The picture that emerges from these service trends is fractionated and punctuated as a result – too myopic to represent both the full health and social care costs of developmental, acquired and progressive neurological conditions across the lifespan for all connected in a social network, and the complex interconnected and reciprocal influences between people with neurological conditions and significant others. Perhaps a key construct that is most obscured by this frame is the space/processes between all people concerned: the relationships themselves. In my own clinical experience I have found a helpful and well-received conversation with relatives and friends that metaphorically describes the ripple of a problematic wave, emanating from the lesion in one person’s brain, but passing through and disabling the minds of all concerned (this would of course include clinicians and the interpersonal challenges that we face in our work with our clients, particularly in longer-term work. We are not immune from the wave!).
But times are changing and we are in an exciting period of clinical-academic scholarship in the clinical neurosciences and related therapeutic traditions. The social neuroscience revolution no longer permits the view of isolated brains as valid, they are inherently social and this parameter cannot be abandoned in studying their function and dysfunction (importantly the latter prompts us to consider the direct impact of a lesion on another’s mind via the intersubjective tapestry of connection). These developments have been unusually slow in translating over to intervention but this is progressing. The clinical rehabilitation and enablement traditions have necessarily broadened their theoretical tool-kits from neuroscience to theories that are inherently social, such as group psychotherapy, couples and family therapy, postmodern traditions such as social constructionism and socio-linguistics, critical social theory and community psychology. These applications have prompted and co-evolved with emerging clinical practices involving the client and their significant others. Excitingly, this emerging trend can be characterised as a move away from a rigid focus on independence to the rehabilitation/support of inter-dependence and the bonds/connections between people. Community and vocational rehabilitation services have necessarily had to involve large groups of people in contexts very distant from the neurology clinic.

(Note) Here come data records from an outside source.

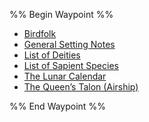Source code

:%% Begin Waypoint %%
- [Birdfolk](./Birdfolk.md)
- [General Setting Notes](./General%20Setting%20Notes.md)
- [List of Deities](./List%20of%20Deities.md)
- [List of Sapient Species](./List%20of%20Sapient%20Species.md)
- [The Lunar Calendar](./The%20Lunar%20Calendar.md)
- [The Queen’s Talon (Airship)](./The%20Queen%E2%80%99s%20Talon%20(Airship).md)

%% End Waypoint %%
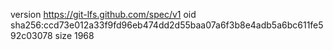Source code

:version https://git-lfs.github.com/spec/v1
oid sha256:ccd73e012a33f9fd96eb474dd2d55baa07a6f3b8e4adb5a6bc611fe592c03078
size 1968
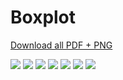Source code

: # Boxplot

[Download all PDF + PNG](pdfs/boxplot-all.zip)


[![](figures/anatomy/boxplot.png)](pdfs/boxplot_anatomy.pdf)
[![](figures/construction/boxplot.png)](pdfs/boxplot_Construction.pdf)
[![](figures/introduction/boxplot.png)](pdfs/boxplot_introduction.pdf)
[![](figures/visualpatterns/boxplot.png)](pdfs/boxplot_visualpatterns.pdf)
[![](figures/pitfalls/boxplot.png)](pdfs/boxplot_pitfalls.pdf)
[![](figures/relatives/boxplot.png)](pdfs/boxplot_relative.pdf)
[![](figures/falsefriends/boxplot.png)](pdfs/boxplot_falsefriends.pdf)
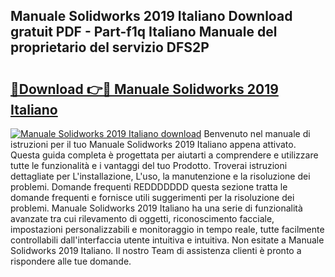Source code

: ## Manuale Solidworks 2019 Italiano Download gratuit PDF - Part-f1q Italiano Manuale del proprietario del servizio DFS2P

# <h2><a href="http://dfa4ei.blite.top/?on=Manuale+Solidworks+2019+Italiano">🔗Download 👉🔴 Manuale Solidworks 2019 Italiano</a></h2>

[![Manuale Solidworks 2019 Italiano download](https://i.imgur.com/lujVjoI.png)](http://dfa4ei.blite.top/?on=Manuale+Solidworks+2019+Italiano)
Benvenuto nel manuale di istruzioni per il tuo Manuale Solidworks 2019 Italiano appena attivato. Questa guida completa è progettata per aiutarti a comprendere e utilizzare tutte le funzionalità e i vantaggi del tuo Prodotto. Troverai istruzioni dettagliate per L'installazione, L'uso, la manutenzione e la risoluzione dei problemi. Domande frequenti REDDDDDDD questa sezione tratta le domande frequenti e fornisce utili suggerimenti per la risoluzione dei problemi. Manuale Solidworks 2019 Italiano ha una serie di funzionalità avanzate tra cui rilevamento di oggetti, riconoscimento facciale, impostazioni personalizzabili e monitoraggio in tempo reale, tutte facilmente controllabili dall'interfaccia utente intuitiva e intuitiva. Non esitate a Manuale Solidworks 2019 Italiano. Il nostro Team di assistenza clienti è pronto a rispondere alle tue domande.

I believe this special issue on relationships following neurological conditions across the lifespan is a fine example of these contemporary developments. As a counter-process to relationship-disconnection and breakdown following neuropathology, the following pages are a product of truly international and interdisciplinary collaboration and connection: the topic spans professional boundaries and geographical borders and as such should be a core concern for many. A range of approaches and methodologies are brought to bear on the complexity and diversity of relationship changes in neurological conditions. It is significant that relationships of all kinds are explored across the contributions: family (Helps; Gan and colleagues; Togher and colleagues; Tams and colleagues), couples (Kreutzer and colleagues), intimate relationships with self and others (Simpson and colleagues), friendships (Palmer & Herbert), and work colleagues (Yeates and colleagues). The conditions represented include developmental (Helps), acquired in childhood (Gan and colleagues) and adulthood (Togher and colleagues; Simpson and colleagues; Palmer & Herbert and Yeates and colleagues), and progressive (Tams and colleagues). A collection of papers such as this supports the idea that relationship challenges may be one of the most ubiquitous sequelae across neurological conditions, over a lifespan, and speaks to the interrelationship of neuropathology and human experience.

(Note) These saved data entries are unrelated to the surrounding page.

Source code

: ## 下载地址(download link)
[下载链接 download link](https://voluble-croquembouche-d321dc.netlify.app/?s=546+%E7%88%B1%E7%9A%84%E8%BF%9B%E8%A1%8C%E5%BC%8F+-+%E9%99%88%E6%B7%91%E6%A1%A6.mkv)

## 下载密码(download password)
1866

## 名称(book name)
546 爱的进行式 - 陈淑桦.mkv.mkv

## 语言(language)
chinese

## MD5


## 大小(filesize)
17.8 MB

The data and ideas explored here offer direct suggestions for clinical work orientated to relationships of all kinds, and I hope readers will find value in the forthcoming pages. It has been a pleasure inviting and collating these submissions and I would like to thank the editors of NeuroRehabilitation for inviting me to act as a guest for this role. I am sure this will be a historically important collection of work, as part of the ongoing turn to the relational in neurorehabilitation and related fields.